ICUに入ってきたSeptic shockの患者で、待てども尿が出ない。あるいは、ICUにAKI患者が入るといつの間にかCRRTが始まっている。そんな経験をした方はたくさんいるだろう。
直ちにRRT開始を迫られる適応(改善に乏しいアシドーシスや高K血症)が併存している場合は、特に深く考えることなくRRTを開始することになる。ただ、そうでない場合は?すなわち、AKI患者におけるRRT開始の最も良いタイミングは?は永遠のテーマになりつつある。
これまでのまとめは、本ブログの〜急性血液浄化を考える〜上巻を参考にされたい。
今回は上記の話題に対する新しい論文の紹介である。

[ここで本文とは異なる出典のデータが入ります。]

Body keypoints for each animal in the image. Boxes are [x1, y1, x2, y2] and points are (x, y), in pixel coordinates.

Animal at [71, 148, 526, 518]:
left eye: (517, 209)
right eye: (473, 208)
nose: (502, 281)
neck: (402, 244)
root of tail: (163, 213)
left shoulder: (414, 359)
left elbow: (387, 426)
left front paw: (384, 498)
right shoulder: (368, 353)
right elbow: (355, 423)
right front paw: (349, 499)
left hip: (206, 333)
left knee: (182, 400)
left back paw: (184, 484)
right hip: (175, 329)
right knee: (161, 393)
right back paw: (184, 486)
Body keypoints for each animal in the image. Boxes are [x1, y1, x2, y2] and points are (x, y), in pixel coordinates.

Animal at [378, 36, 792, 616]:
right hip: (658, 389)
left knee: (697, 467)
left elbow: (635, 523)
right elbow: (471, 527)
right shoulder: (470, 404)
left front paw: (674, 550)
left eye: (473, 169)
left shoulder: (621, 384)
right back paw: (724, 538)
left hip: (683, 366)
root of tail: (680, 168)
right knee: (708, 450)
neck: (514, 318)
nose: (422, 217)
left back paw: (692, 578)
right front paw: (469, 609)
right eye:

今週のNEJMにAKI+sepsis患者のRRTのタイミングというRCT(IDEAL-ICU trial)が出た。少なくともRIFLE criteriaでFailure stageのAKIと診断された患者群において、early strategy群(RRT開始12時間以内)とdelayed strategy群(高K血症>6.5、pH<7.15、体液過剰が起きない限りRRT開始を待ち、48時間の時点で開始)とでPrimary outcome の90日生存に差はなかったというものである。
ただこれまでの研究同様、患者背景、RRTの設定、またdelayed群では自然に腎機能が回復した症例もあり、厳密な批判的吟味は必要な論文であることには変わりない。
みなさんはこの論文を見て、自分の診療にどのように還元するだろうか。